I can see Morgan trembling and the red flush rising along his neck again. I make eye contact with Tristan. He nods. We step in close. If Morgan goes into a rage again, we will be ready.
But Morgan doesn’t go into a rage. He holds up the phial calmly so that Isabella can see it. “The blood of hundreds is upon your soul. Drink of this willingly and God may have mercy on you.”
“Morgan,” I say. “I don’t…”
He holds up a hand. “It is the will of St. Giles, Edward. He has spoken to me again. And this is his will.”
“ The Lord says thou shalt not kill ,” Tristan says, and I recall Morgan uttering those same words to Tristan not long ago. “Some people still respect the Word of the Lord.”
“Whe
re did you get the phials?” I ask Isabella. “Where did they come from?”
“A simpleton,” she says. Her cheeks are shining with tears and black with eyeshade. “He is a servant at an island fortress not far from here.” She swallows, and the suggestion of a smile plays upon her lips. She is preparing for another performance. “There is a cure,” she says. “They have an elixir on the island. An elixir that cures the plague.”
“A cure?” Zhuri asks.
“Yes! Yes!” She hisses, nodding her head wildly, then wincing and touching the bruise. “An alchemist found a cure. The simpleton works for him. He was supposed to bring me the cure. But he brought this instead. He brought this instead! Never trust an imbecile, my lovely knights. They may mean well, but horses have more sense.” She ducks her head forward and whispers: “I can help you find the simpleton, my beautiful knights. We can find him and make him get the cure. We can all get the cure. All of us, and our loved ones.”
“When will the lies cease?” Morgan shakes his head and unstoppers the phial. “You would go to God with a lie on your lips?”
“It is not a lie! There is a cure! It’s the truth.”
“The simpleton told you that, did he?” Tristan asks.

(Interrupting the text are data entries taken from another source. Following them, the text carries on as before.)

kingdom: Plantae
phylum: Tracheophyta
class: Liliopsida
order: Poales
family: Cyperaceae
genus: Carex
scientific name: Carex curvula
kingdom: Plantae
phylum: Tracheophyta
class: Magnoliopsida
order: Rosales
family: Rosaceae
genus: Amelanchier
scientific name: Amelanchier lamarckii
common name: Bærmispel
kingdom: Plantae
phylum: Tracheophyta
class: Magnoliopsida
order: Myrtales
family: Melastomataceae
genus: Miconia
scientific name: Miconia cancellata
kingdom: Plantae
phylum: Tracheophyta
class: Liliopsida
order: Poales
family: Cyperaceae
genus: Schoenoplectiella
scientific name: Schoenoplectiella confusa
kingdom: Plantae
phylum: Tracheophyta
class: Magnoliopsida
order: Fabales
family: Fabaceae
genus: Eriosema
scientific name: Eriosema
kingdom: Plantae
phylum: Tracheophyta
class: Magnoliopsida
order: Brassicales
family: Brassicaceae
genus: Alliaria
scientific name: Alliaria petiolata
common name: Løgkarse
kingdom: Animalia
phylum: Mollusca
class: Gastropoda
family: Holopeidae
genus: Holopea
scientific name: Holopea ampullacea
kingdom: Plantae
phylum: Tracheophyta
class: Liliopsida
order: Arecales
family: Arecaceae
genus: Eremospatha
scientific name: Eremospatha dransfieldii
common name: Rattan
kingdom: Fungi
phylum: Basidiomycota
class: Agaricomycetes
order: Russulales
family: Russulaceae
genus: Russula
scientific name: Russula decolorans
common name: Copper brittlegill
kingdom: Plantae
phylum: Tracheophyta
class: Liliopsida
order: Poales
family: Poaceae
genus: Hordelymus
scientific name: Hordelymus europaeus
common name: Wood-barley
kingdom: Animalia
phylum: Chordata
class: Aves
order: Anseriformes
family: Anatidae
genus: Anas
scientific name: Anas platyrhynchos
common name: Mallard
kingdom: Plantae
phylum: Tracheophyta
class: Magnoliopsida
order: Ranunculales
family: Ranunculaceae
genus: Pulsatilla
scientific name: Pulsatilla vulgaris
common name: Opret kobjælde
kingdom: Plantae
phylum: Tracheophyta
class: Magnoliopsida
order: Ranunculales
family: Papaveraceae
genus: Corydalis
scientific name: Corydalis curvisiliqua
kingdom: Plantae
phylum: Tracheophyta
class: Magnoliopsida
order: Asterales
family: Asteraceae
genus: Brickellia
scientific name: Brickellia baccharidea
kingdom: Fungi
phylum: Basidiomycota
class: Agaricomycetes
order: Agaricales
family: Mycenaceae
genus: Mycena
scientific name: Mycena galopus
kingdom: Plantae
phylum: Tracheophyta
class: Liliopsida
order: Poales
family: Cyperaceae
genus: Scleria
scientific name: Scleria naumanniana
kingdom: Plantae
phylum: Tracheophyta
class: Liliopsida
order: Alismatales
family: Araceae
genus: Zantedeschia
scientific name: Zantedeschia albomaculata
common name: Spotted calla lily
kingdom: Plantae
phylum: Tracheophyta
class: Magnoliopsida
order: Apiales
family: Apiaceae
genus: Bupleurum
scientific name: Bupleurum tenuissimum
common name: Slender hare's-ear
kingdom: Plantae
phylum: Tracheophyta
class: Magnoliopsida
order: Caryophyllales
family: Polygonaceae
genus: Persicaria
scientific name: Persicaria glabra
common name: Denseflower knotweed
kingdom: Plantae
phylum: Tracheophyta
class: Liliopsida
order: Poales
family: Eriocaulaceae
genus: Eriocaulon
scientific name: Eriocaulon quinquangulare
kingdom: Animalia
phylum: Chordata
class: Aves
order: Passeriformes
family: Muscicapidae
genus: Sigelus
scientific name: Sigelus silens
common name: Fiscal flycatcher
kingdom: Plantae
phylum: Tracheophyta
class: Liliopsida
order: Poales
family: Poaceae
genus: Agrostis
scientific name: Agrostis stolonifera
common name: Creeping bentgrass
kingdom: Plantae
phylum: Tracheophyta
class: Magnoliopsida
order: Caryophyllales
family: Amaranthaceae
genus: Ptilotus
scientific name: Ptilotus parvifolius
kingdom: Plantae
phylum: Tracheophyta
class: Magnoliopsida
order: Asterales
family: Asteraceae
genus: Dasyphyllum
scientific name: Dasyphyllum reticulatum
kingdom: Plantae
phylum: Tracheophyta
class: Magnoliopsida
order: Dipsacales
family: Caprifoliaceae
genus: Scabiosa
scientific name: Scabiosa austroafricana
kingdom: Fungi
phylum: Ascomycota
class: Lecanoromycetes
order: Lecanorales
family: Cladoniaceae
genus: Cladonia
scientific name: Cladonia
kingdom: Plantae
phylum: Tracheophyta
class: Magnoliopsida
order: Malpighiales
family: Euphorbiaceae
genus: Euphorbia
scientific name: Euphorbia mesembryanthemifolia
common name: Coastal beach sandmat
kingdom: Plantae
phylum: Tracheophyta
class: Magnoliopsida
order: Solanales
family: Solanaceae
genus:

“Yes,” she replies. “No. Well…he did. But I have heard it from others. Guards at the dungeon. They have heard it too. Release me and I will show you. Please, let me live, my beautiful knights. I swear I will help you find the cure.”
I know I shouldn’t listen to this woman, but the idea of an elixir for this plague makes my heart pound.
“The cure for you is here in my hand,” Morgan says.
“Morgan, you are not like this,” I say. “Listen to what you are saying.”
“God has called me, Edward. St. Giles has told me what must be done. In Moriah, God asked Abraham to kill his own son and Abraham didn’t hesitate. He has asked me to put an end to this witch-whore and that peddler Gregory. And it will be done.”